Son of Thin Lizzy drum technician hopes to follow in Dermot Kennedy’s footsteps

Roe Byrne has become a popular face on Grafton Street at the weekends. Picture Andres Poveda

Amy Blaney

A young Dublin-born singer-songwriter says he owes busking on Grafton Street to giving him a “new wave of confidence”.

Eighteen-year-old Roe Byrne began busking in Dublin at just 14 years of age and has since become a popular face on Grafton Street at the weekends.

The rising musician, from Rathfarnham, is now supporting artists such as Lea Heart in the Olympia Theatre and performed at Electric Picnic last year.

A number of Irish musicians have started their careers busking on Grafton Street, including Dermot Kennedy, Glen Hansard, Bono, Keywest and Damien Rice, and Roe hopes to follow in their footsteps.

“The atmosphere, especially on a Saturday night, is incredible,” he said about busking on Grafton Street.

“The amount of people that stop and listen to you, you wouldn’t get that anywhere else.

“Bewleys would be one of my favourite spots, outside the café,” he said, followed by outside Brown Thomas.

“Everything I have gotten in my career has come from busking. I used to sit in my room and I wouldn’t let anyone else hear me sing, but I went busking and my knees were shaking the first time.

“Once you get over that fear… it gave me a brand new wave of confidence. It took me a while to get over that fear but once you get over it, you have nothing to lose.

“Some day the right person will see you… it’s being in the right place at the right time,” he added.
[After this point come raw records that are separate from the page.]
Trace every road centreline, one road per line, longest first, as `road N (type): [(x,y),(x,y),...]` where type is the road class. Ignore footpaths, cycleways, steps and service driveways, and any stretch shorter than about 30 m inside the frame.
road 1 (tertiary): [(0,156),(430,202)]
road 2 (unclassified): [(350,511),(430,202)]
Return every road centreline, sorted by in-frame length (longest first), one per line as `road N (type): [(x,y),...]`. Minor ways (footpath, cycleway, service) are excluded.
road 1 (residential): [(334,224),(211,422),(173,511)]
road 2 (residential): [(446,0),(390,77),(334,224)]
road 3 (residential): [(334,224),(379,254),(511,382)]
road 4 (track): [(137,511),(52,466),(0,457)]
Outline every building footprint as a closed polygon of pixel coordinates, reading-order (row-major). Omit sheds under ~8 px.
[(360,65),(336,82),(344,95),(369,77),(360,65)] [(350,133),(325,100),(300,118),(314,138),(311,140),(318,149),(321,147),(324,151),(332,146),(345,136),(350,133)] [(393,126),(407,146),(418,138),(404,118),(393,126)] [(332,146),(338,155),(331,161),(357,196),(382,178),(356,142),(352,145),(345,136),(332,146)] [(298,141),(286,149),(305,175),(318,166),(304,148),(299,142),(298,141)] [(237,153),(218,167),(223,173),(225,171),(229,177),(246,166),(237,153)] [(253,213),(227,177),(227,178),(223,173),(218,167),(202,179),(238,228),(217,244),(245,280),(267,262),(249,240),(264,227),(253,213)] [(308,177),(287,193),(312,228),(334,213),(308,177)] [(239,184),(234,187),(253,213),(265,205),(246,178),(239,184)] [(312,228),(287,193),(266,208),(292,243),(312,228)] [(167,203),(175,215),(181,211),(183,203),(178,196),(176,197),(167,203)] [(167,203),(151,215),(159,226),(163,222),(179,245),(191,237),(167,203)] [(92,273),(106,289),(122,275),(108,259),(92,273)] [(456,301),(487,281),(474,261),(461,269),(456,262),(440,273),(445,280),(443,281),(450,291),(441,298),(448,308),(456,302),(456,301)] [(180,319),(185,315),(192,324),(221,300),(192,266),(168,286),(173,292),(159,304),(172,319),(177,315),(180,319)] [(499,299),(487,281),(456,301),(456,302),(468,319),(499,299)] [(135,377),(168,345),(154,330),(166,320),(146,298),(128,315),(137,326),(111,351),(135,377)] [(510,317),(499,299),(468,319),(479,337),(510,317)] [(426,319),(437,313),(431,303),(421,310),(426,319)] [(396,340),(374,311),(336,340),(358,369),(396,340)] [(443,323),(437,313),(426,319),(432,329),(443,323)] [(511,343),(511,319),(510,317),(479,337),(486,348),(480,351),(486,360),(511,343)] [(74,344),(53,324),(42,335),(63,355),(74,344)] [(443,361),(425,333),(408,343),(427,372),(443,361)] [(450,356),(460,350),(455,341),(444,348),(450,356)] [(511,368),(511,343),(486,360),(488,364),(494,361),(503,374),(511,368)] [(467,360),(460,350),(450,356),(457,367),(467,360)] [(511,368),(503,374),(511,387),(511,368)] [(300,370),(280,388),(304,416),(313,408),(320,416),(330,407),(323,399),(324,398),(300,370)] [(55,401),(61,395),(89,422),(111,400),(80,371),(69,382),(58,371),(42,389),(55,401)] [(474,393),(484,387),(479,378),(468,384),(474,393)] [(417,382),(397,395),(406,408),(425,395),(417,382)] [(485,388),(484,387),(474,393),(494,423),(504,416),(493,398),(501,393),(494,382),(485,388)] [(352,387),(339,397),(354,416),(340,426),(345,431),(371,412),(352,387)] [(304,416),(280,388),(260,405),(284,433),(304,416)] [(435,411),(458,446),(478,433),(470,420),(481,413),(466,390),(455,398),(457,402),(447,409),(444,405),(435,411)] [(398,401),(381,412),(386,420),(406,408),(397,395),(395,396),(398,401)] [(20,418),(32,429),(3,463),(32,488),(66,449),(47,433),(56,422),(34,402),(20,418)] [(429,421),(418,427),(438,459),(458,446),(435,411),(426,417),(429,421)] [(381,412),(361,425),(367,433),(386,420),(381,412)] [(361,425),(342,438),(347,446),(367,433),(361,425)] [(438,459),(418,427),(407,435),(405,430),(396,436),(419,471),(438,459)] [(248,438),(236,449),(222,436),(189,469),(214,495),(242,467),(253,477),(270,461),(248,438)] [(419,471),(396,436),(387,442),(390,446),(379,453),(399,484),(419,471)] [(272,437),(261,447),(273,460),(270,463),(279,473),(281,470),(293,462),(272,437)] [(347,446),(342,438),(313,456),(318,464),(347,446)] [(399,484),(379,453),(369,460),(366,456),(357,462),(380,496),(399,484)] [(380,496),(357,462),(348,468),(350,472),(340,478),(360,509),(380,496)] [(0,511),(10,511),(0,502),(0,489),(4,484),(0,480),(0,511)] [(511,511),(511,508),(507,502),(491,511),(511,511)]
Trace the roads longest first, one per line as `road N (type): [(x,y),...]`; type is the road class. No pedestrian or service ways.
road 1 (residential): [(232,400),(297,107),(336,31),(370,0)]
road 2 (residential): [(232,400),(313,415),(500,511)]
The young musician took to the stage at Electric Picnic last year for the first time.

Roe Byrne has performed on stage at Electric Picnic

“Electric Picnic is so iconic and I have been wanting to go for years. It was my first Electric Picnic I was ever at, so it was great, the crowd was great,” Roe said, as he recalled watching his inspiration Dermot Kennedy on the main stage.

“He is a big inspiration of mine, the way he holds himself and stays humble, I really look up to that.”

Roe’s father is a drum technician for Thin Lizzy, and has worked as a stage manager for Westlife, Sinéad O’Connor and Ricky Martin.

“It’s good to have the knowledge of the industry, it’s good to have that first-hand information,” he said.

The singer-songwriter has amassed more than 50,000 followers across his social media channels and said it has helped him to grow his fanbase globally.

“Without social media the only people who would hear my music are the people walking down Grafton Street,” he said.

“In this day and age, if you are not posting on social media you are doing something wrong. It totally broadens it to a whole new level, it’s one of the most important things.”

Roe released his latest single, Set Me On Fire, in January and the music video will be launched as part of Kinia Creative Tech Fest this weekend.

Celebrating its 10th year, the event is part of Ireland’s first Kinia Creative Technology Week.

Kinia is an education-focused non-profit organisation and social enterprise providing digital skills to children and young people.

Roe will be performing at two sold-out shows supporting Leah Heart in the Olympia on March 31 and Isaac Butler in Whelan’s on April 2.